3. Use a Power Strip
Here’s how to save energy on a college campus when you aren’t there. Maybe you have day-long classes, or you’re away for the weekend. You’ve probably left your TV, chargers and other electronic devices plugged into an outlet. It turns out that some devices still use energy even when you turn them off. If you use a power strip, it’s easier to cut power entirely before you leave for class or work.
Be sure to choose a power strip with a surge protector so your gadgets won’t experience voltage spikes. This added feature keeps your electronics safe.

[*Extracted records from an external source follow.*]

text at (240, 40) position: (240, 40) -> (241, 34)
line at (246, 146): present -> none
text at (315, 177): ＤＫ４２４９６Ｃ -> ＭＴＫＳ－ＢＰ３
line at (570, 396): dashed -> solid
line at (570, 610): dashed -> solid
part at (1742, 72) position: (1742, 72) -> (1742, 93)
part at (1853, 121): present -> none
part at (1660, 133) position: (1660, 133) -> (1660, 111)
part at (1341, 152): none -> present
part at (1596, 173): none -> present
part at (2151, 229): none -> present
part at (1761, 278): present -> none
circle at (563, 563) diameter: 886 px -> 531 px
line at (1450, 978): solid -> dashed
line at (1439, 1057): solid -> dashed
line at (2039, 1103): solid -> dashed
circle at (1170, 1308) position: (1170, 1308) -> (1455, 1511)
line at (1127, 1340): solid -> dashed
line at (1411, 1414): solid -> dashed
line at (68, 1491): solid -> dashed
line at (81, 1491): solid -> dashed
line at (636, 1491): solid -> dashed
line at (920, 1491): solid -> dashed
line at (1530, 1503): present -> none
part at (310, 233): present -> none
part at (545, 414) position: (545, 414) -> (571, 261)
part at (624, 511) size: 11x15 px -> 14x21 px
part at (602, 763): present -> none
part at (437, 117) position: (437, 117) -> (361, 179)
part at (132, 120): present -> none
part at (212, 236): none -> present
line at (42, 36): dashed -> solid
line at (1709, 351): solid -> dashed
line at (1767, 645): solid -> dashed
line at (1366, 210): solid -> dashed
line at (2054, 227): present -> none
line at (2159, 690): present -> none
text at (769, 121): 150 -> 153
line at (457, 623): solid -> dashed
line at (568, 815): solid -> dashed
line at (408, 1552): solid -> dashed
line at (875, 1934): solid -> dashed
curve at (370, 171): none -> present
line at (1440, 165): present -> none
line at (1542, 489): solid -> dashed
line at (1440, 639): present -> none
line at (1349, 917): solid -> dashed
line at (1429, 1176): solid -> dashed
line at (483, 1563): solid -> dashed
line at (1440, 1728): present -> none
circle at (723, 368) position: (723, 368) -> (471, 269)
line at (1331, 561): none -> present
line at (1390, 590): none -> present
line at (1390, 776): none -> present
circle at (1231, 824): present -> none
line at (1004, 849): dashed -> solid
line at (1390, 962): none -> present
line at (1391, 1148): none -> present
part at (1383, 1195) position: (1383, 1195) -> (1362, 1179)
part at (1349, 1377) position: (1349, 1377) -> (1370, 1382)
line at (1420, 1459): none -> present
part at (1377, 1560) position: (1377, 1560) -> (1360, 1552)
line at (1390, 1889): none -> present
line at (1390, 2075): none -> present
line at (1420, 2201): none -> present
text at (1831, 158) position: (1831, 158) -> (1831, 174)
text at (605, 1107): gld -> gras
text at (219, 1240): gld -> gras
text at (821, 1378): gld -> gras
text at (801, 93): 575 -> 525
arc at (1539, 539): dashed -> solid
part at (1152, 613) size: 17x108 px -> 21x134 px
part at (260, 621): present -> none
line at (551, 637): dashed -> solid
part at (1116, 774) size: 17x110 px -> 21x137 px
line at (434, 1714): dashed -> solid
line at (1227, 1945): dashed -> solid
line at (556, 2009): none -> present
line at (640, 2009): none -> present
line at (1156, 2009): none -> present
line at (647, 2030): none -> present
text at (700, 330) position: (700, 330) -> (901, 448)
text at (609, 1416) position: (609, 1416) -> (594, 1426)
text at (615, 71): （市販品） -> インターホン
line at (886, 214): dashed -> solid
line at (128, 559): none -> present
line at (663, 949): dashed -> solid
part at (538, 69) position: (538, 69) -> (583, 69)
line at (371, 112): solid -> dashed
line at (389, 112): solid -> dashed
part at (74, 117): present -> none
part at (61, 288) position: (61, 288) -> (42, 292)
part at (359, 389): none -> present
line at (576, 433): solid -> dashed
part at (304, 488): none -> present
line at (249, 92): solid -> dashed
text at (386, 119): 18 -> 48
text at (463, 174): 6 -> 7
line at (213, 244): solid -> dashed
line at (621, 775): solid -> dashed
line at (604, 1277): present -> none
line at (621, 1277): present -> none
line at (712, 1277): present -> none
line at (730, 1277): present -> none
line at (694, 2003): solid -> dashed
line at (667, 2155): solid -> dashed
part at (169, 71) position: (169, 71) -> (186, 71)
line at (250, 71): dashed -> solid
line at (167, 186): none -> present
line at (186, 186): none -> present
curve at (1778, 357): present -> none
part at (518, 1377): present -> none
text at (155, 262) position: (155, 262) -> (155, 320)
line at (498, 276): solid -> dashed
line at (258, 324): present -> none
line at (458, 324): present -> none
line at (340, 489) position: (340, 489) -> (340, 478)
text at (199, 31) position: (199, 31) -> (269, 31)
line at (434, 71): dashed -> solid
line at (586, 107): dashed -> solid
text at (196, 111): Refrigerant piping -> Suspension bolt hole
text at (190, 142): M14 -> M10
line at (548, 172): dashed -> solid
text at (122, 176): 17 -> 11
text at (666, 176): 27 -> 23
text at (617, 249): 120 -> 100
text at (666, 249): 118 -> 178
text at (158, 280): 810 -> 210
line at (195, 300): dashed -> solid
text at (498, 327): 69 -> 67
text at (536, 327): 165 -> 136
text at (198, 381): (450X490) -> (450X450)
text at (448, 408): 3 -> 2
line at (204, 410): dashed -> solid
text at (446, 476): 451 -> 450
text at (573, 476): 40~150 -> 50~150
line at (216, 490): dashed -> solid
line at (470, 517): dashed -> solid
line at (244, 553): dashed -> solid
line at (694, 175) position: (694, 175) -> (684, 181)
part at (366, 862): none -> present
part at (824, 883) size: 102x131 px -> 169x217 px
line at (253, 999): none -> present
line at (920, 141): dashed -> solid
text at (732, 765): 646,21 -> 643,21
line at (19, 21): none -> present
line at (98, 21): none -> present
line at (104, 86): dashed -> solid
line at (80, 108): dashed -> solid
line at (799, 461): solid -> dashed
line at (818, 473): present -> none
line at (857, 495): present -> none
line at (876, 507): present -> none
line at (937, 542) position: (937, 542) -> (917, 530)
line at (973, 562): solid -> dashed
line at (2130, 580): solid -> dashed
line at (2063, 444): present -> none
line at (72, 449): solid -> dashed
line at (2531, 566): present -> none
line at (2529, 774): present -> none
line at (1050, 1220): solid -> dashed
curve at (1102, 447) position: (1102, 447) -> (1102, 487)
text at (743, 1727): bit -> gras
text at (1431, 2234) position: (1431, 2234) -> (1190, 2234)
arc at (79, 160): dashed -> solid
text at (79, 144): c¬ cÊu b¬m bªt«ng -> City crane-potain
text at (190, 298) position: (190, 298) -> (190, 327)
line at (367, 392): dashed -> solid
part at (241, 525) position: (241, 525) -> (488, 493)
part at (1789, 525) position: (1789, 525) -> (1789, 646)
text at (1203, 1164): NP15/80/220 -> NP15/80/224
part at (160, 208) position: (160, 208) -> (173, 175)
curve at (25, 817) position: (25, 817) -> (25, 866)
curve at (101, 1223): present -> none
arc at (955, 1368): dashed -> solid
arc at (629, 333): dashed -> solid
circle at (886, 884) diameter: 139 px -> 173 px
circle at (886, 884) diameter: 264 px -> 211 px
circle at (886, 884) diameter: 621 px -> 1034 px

4. Cook Enough for Leftovers
While energy conservation for students isn’t always simple, it’s easier than you think to make eco-friendly changes. If you cook your own meals, it’s essential to make enough for leftovers. You could even prepare bulk meals each week so you only have to cook once. This effort saves money and energy, since you’ll use your oven less and avoid unnecessary to-go orders.
You may also want to eat less meat and dairy. A somewhat vegetarian or vegan diet has far fewer energy implications than traditional options. Consider these points before you plan your next trip supermarket trip.
5. Go With Cold Water
When you wash your clothes, it’s best to use cold water. You can still use hot water for extra-dirty clothes so that you can thoroughly clean them. Otherwise, cold water should be your first choice. That because it’s a lot easier on your water heater. Plus, your garments won’t produce as many microfibers — and these materials can pollute oceans. You’ll find that your clothes hold up longer, too.
Do your machines have an option that specifically saves energy? Choose that for regular loads. You can even take another step if you want to use eco-friendly products. These efforts make a distinct difference. If you have an outdoor space, it’s also smart to air-dry your clothes whenever possible.
Learn How to Conserve Energy for Students
It’s clear that energy conversation for students doesn’t have to be complicated. A few simple changes to your daily activities can make a significant impact. Start with these ideas to lead a more sustainable lifestyle this year. Your eco-friendly actions will feel like second-nature before long!